··· Document extract
Pogorelich plays at the peak of piano playing...We cannot discard ANY of his album

He is a wounded god....

Thanks for this Scarlatti recommendation played to the perfection....

Some rare artist cannot be compared on a line with others, these few refuse to be compared, i think Pogorelich is in this rare band of supremum artists...

I am curious like others here though about the reason of his importance in your life...If you want to speak about that.... Anyway i will respect silence too...

My deepest respect to you...

 

 

 

I forgot to say that for sure you are right , there is no linear relation between sound quality and interpretation , the recording engineer is an artist too or not...

No, great performance (that is, interpretation) and great sonics are not in inverse relation!

Thank you, rvpiano, for this post, and thank you—again!—Herr Magister (Mahgister?) for your many contributions to it. A few humble comments of my own, then.
······
··· Records shown
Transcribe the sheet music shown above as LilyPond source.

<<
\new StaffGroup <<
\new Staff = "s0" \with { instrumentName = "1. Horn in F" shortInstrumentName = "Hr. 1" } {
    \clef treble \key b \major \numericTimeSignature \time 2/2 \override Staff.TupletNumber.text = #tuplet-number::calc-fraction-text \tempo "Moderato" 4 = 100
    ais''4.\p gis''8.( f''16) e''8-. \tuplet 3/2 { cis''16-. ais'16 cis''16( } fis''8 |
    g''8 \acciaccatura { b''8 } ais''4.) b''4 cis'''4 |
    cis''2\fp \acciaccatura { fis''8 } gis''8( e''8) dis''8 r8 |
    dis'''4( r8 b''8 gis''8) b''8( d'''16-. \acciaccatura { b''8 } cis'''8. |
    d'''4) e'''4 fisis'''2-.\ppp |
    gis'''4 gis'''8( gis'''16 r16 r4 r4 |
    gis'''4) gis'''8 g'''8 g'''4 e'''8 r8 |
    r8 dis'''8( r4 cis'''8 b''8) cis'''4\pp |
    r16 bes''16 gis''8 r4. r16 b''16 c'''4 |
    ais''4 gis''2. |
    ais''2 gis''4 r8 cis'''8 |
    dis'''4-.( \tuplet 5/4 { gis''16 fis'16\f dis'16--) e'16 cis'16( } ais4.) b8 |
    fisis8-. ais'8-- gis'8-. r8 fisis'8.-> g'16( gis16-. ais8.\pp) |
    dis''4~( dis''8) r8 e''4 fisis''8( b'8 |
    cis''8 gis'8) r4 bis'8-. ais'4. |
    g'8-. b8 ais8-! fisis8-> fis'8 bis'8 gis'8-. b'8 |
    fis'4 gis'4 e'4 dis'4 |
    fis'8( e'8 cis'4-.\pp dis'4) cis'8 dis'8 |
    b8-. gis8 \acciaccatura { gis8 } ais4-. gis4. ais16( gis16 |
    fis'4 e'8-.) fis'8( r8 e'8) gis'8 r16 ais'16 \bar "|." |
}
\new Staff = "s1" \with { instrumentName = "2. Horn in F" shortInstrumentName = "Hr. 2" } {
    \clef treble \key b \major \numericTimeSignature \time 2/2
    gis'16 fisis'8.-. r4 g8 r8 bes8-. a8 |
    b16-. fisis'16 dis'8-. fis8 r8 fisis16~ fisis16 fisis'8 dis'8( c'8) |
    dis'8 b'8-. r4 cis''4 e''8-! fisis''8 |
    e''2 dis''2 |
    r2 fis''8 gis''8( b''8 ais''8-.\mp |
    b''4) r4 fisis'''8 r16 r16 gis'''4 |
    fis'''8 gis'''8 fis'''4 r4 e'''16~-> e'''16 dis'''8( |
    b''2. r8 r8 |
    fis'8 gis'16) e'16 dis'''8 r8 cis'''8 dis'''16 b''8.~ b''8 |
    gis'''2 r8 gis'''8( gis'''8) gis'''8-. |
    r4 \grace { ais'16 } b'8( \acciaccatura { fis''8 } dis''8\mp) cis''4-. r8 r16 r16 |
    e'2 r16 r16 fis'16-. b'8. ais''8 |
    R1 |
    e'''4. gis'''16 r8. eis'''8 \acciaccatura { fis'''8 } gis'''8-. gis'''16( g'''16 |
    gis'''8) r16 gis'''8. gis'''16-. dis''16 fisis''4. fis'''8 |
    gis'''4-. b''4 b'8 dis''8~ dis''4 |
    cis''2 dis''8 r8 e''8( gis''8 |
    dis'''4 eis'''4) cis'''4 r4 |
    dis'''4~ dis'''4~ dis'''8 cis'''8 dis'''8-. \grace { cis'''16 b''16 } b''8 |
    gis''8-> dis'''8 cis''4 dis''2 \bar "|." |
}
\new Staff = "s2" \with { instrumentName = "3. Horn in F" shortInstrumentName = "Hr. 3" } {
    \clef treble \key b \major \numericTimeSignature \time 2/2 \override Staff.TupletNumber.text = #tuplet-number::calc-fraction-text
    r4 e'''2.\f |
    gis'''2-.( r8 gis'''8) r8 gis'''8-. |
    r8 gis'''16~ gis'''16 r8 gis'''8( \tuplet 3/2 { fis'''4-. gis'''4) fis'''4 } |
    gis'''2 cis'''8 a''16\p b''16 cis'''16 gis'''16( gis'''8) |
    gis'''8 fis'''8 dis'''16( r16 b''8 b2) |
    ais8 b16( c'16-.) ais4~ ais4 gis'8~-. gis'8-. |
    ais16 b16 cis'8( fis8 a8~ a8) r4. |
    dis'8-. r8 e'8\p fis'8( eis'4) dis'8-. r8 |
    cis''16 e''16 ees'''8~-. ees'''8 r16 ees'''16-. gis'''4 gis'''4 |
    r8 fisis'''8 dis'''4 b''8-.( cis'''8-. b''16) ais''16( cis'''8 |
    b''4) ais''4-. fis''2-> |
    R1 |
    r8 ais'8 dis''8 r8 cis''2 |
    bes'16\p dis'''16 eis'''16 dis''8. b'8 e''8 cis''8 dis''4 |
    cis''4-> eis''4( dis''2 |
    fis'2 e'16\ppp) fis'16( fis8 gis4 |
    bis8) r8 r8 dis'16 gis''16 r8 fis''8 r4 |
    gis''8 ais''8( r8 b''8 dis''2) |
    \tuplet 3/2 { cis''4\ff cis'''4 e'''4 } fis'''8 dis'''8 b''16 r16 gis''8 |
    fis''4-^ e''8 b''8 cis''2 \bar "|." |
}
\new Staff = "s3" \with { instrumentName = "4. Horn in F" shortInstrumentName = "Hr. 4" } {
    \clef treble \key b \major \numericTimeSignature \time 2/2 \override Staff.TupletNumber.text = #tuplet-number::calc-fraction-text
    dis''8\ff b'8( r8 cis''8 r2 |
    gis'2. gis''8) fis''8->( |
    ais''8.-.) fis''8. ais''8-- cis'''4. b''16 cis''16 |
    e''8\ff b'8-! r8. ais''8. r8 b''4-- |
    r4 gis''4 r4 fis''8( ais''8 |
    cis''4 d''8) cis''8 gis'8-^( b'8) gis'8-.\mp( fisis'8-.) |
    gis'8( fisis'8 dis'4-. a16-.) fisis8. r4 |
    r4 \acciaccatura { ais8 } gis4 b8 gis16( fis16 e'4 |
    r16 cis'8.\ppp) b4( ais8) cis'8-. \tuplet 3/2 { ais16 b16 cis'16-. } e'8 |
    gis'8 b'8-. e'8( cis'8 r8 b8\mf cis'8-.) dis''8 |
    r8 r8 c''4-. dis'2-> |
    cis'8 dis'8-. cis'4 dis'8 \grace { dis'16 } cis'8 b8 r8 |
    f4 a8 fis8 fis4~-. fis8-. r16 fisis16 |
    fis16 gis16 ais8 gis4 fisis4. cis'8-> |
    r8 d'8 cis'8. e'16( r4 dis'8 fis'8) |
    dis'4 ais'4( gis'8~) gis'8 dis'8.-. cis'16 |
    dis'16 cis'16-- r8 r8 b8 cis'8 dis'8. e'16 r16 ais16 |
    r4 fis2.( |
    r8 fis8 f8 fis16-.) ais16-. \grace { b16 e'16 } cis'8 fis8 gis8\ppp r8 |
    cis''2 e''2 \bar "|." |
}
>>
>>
······
- _Questions to answer_:
1) Reproduce word for word everything in the Pogorelich discussion from "Pogorelich plays at" down to "of supremum artists...".
2) In the Pogorelich discussion, who is thanked for the post?
3) Continue the Pogorelich discussion from the point where it stops.

- _Responses to the exercise_:
1)
Pogorelich plays at the peak of piano playing...We cannot discard ANY of his album

He is a wounded god....

Thanks for this Scarlatti recommendation played to the perfection....

Some rare artist cannot be compared on a line with others, these few refuse to be compared, i think Pogorelich is in this rare band of supremum artists...

2) rvpiano

3)
First, what we seek in listening to a piece of music is an ability to perceive what is in the score; I hesitate to say it, but "what the composer intended to express" (I'm well aware of the dubiousness of the notion of musical "expression"; there's a vast literature on this). The point here, though, is that one must be able to hear how counterpoint interacts with the main melodic line, how the "ground bass" integrates the whole, and, well, many other things. But these "things" are transparent, or at any rate accessible to perception, when a fine performance articulates them. On the other hand, a bad recording can submerge such careful expression in noise: tape hiss, bad acoustics, poor microphone placement, etc. 

My point: both performance and recording engineering aim at essentially the same objective: transparency of the original musical conception.

Therefore, the opposition—good recording or good performance?—is really a misconception. What the listener will be most delighted by is the musical ideas in the composition. These must first of all be communicated by the performer (pianist, conductor and orchestra, whatever). Then, they must be captured on the recording.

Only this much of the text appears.